* Consigne a: Résumez le texte ci-dessous en deux phrases.

====== Texte du document ======

Mon je doit être pressé... vraiment !
Aucune importance, je ne suis qu’une forme parmi plein d’autres, et je ne fais que mon boulot. Lequel ? Comment pourrait-on dire... ? « mieler » peut-être ?
Quant à la question « «il y a-t-il des formes de vie ailleurs que sur terre ? » Je vous répondrais qu’il y a autant de planètes avec des formes de vie dessus que de pommes dans un verger. Dans tous les vergers cumulés de tous les jardins. La vie, considérée comme objet, comme un moyen d’élaborer une forme bourrée d’attributs, obéirait-elle différemment ailleurs ? Le soleil brille-t-il différemment sur mars ? Quand mars est le sujet, oui en effet le soleil n’a pas le même éclat sur mars qu’ailleurs. Quand le soleil est le sujet, il brille, un point c’est tout. Au prisme de chaque sujet, de chaque individu par exemple, la lumière a différents effets sur chacun. Vraiment très différents. Suffit de constater. Prenez un thénardier (dont on aura volontairement ôté la majuscule) bien beauf agenouillé au comptoir, rouge aviné, éructant un racisme pédophile d’extrême droite, et de l’autre côté le symbole de virilité qu’a pu être Gandhi. Le 4 se dessine comme une croix, ou un carrefour, dont la barre verticale peut descendre très très bas… ou monter très haut. Je vous le confie chers amis, vivement le 5 !
Mais bon voilà, un caillou ne mange pas de sucre. Le miel de la conscience n’est pas un aliment universel. Quand bien même, je lance le galet dans l’eau, pour voir si l’onde atteindra un bord habité, et avec de la chance, par une folle ou un fou. C’est mon sucre. Je suis aussi un objet. Il me revient de discerner lorsque je suis sujet et lorsque mon je est objet. Les deux peuvent se lire à tout moment. C’est en fonction de ce moment que le choix de lecture se fait. Lorsque la fonction se dévoile, que les attributs si chèrement élaborés opèrent, que le miel se crée et nourrit.

====== Données extraites ======

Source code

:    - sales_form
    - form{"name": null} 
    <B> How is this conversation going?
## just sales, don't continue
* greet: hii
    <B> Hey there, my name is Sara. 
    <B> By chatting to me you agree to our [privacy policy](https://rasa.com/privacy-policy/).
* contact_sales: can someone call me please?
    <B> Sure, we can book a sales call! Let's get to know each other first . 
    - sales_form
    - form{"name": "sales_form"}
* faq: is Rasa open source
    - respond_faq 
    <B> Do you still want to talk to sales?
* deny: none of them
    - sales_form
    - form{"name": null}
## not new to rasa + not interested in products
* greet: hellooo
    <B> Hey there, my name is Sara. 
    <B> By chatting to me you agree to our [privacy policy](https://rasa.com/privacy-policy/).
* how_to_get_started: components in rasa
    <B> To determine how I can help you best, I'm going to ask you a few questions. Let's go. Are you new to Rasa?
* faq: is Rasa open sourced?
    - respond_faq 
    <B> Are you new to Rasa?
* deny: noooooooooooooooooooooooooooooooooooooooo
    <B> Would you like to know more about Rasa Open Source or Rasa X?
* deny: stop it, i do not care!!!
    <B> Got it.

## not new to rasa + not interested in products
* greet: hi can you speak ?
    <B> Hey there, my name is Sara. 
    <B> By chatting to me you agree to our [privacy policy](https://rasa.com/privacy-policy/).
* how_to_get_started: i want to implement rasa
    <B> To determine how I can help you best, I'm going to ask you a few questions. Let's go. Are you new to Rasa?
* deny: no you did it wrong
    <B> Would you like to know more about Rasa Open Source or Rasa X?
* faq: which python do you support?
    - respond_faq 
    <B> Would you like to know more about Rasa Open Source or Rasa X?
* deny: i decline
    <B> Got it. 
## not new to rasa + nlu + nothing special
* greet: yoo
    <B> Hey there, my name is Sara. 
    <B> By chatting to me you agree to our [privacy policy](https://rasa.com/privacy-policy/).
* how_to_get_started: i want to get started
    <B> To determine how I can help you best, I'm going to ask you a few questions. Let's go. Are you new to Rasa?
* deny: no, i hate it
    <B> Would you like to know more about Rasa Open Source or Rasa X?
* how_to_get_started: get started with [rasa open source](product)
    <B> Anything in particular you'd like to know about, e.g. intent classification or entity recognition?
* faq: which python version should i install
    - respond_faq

======

* Consigne b: Extrayez toutes les lignes ci-dessus qui contiennent le mot « want ».

* Réponse attendue a: Le texte affirme qu'il y a autant de planètes portant des formes de vie que de pommes dans tous les vergers réunis, et que la lumière, comme le soleil sur mars, a des effets différents selon le sujet qui la reçoit. Il ajoute que le miel de la conscience n'est pas un aliment universel et qu'il faut discerner quand le je est sujet et quand il est objet.

* Réponse attendue b:
    <B> Do you still want to talk to sales?
* how_to_get_started: i want to implement rasa
* how_to_get_started: i want to get started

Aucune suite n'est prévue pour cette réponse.